In fact, it makes sense on one level that Tennessee’s DCS chose to seize and keep the Georgia children. In Oct. 2022, the American Bar Association, the nation’s largest voluntary association of lawyers in the world, published an article titled, “Racial Discrimination in Child Welfare Is a Human Rights Violation—Let’s Talk About It That Way.”
According to the writers, more than half of all Black children will be the subject of a child welfare investigation before they are 18, and almost 10% of them will be taken from their families and placed into foster care. Both are twice the rates for white children.
“That the state can intrude into the private lives of families and separate children from their mothers and fathers hits at some of the most fundamental aspects of our humanity,” writes Shereen A. White and Stephanie Peterson in the ABA piece.
Separating children of color from their families is the American way. In the antebellum South, children of enslaved people were routinely separated as their parents were sold or the children were “gifted” from one white family to another.
In the 19th and early 20th centuries, Indigenous children were taken from their families, sent to government schools to be “Americanized” and treated brutally, as documented in a comprehensive report issued by the U.S. Bureau of Indian Affairs last year.
Or how about the hundreds of migrant children in the custody of the U.S. government, which still has not reunited them with their families after separating them at the border years ago?
Tennessee is carrying on the tradition. DCS officials say they can’t talk about any part of the confiscation of the Georgia kids, but a Tennessee Highway Patrol colonel said after his officers completed the traffic stop, they intended the children to be released to the mother of the kids.
And after Monday’s hearing in Coffee County Juvenile Court, attorneys for the parents are barred from speaking publicly about the situation. We may have no definitive answers about DCS actions until the eventual lawsuit that will surely be filed on behalf of the parents.
The truth, as the saying goes, will out. But by that time, there will be five more traumatized children of color in America.

> _Dataset extract_
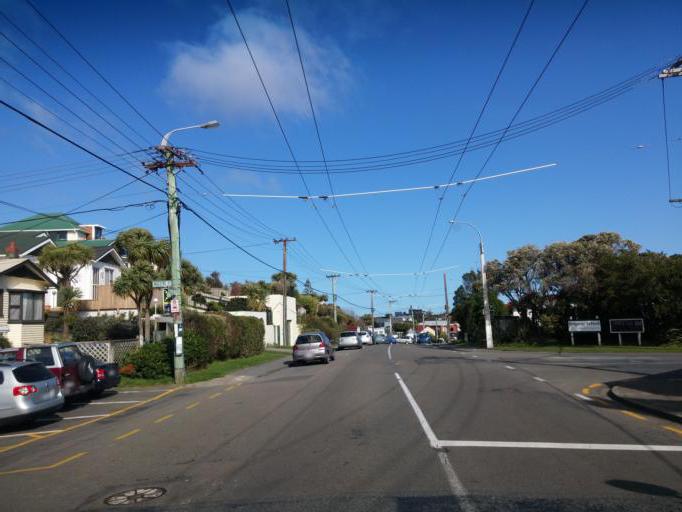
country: NZ
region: Wellington
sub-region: Wellington City
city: Brooklyn
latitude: -41.3154
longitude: 174.7653
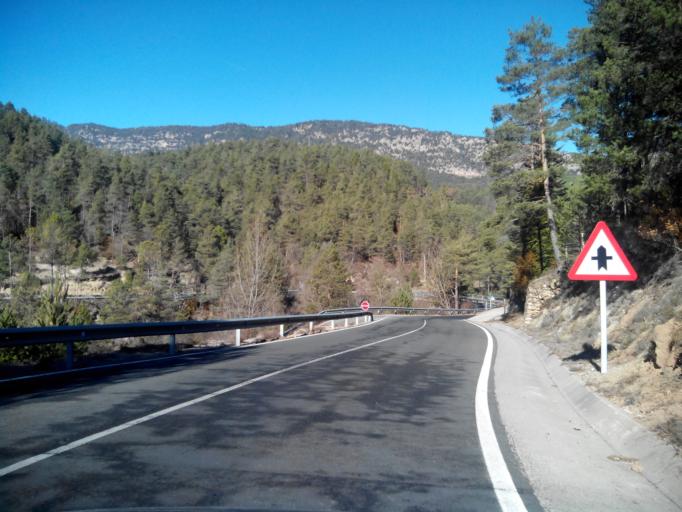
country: ES
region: Catalonia
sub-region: Provincia de Barcelona
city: Capolat
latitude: 42.1271
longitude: 1.6653
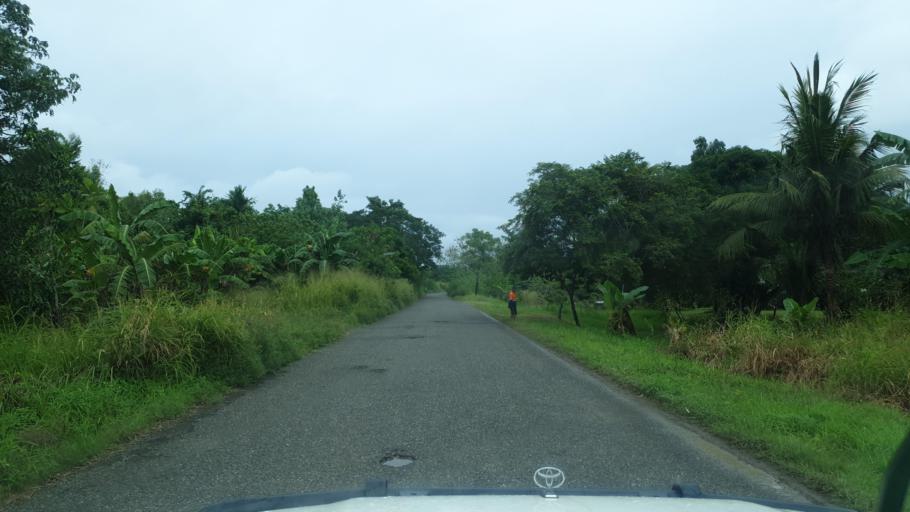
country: PG
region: Gulf
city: Kerema
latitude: -8.3362
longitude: 146.3218
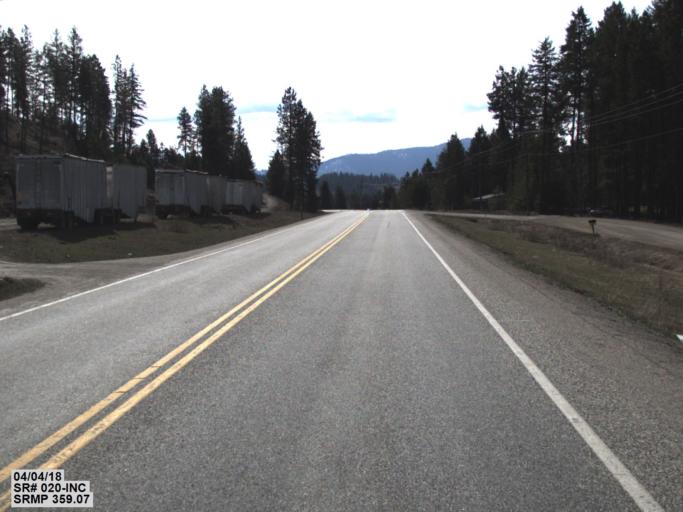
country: US
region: Washington
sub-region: Stevens County
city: Colville
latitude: 48.5277
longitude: -117.8196
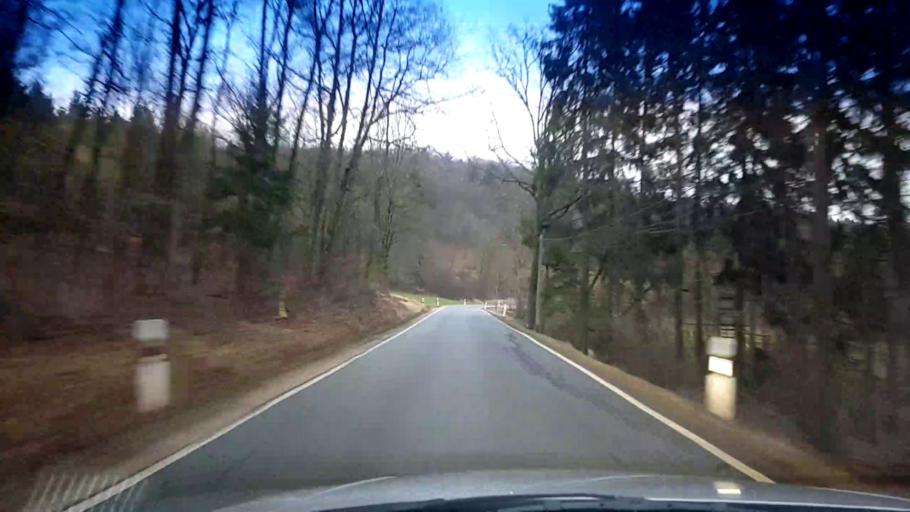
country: DE
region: Bavaria
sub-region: Upper Franconia
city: Wattendorf
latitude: 50.0553
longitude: 11.0593
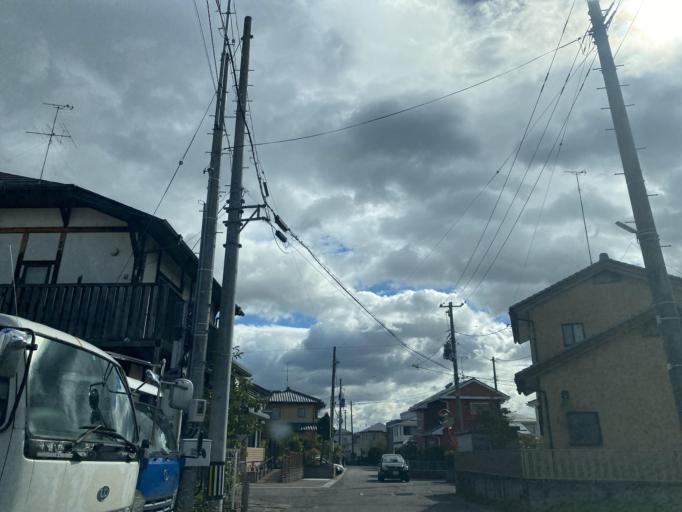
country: JP
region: Fukushima
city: Koriyama
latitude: 37.3834
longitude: 140.3402
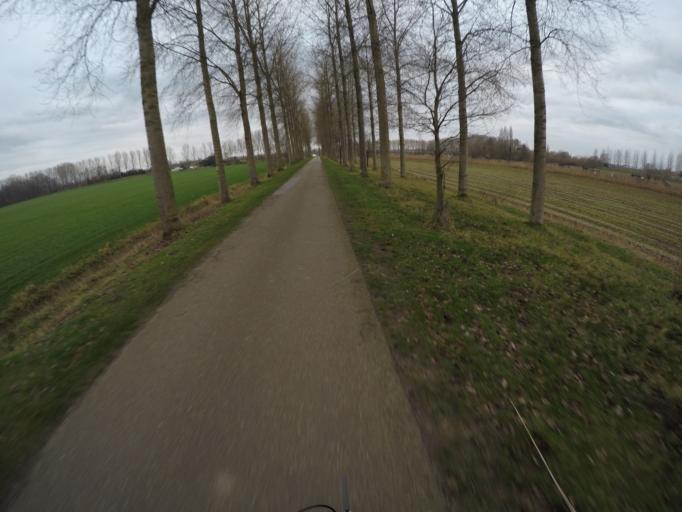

> _Parts of the exercise_
a: Answer these from the passage on Tennessee's DCS:
(i) What share of Black children will be the subject of a child welfare investigation before they turn 18?
(ii) Which agency issued the report documenting the treatment of Indigenous children?
(iii) In which court was Monday's hearing held?
b: Arrange the listing as a JSON list of strings, one string per line, from the line with "latitude: -41.3154" up to and including the last line of the listing. Leave out the picture lines.

> _Outputs by task_
a:
(i) More than half
(ii) The U.S. Bureau of Indian Affairs
(iii) Coffee County Juvenile Court

b:
[
  "latitude: -41.3154",
  "longitude: 174.7653",
  "country: ES",
  "region: Catalonia",
  "sub-region: Provincia de Barcelona",
  "city: Capolat",
  "latitude: 42.1271",
  "longitude: 1.6653",
  "country: PG",
  "region: Gulf",
  "city: Kerema",
  "latitude: -8.3362",
  "longitude: 146.3218",
  "country: US",
  "region: Washington",
  "sub-region: Stevens County",
  "city: Colville",
  "latitude: 48.5277",
  "longitude: -117.8196",
  "country: DE",
  "region: Bavaria",
  "sub-region: Upper Franconia",
  "city: Wattendorf",
  "latitude: 50.0553",
  "longitude: 11.0593",
  "country: JP",
  "region: Fukushima",
  "city: Koriyama",
  "latitude: 37.3834",
  "longitude: 140.3402"
]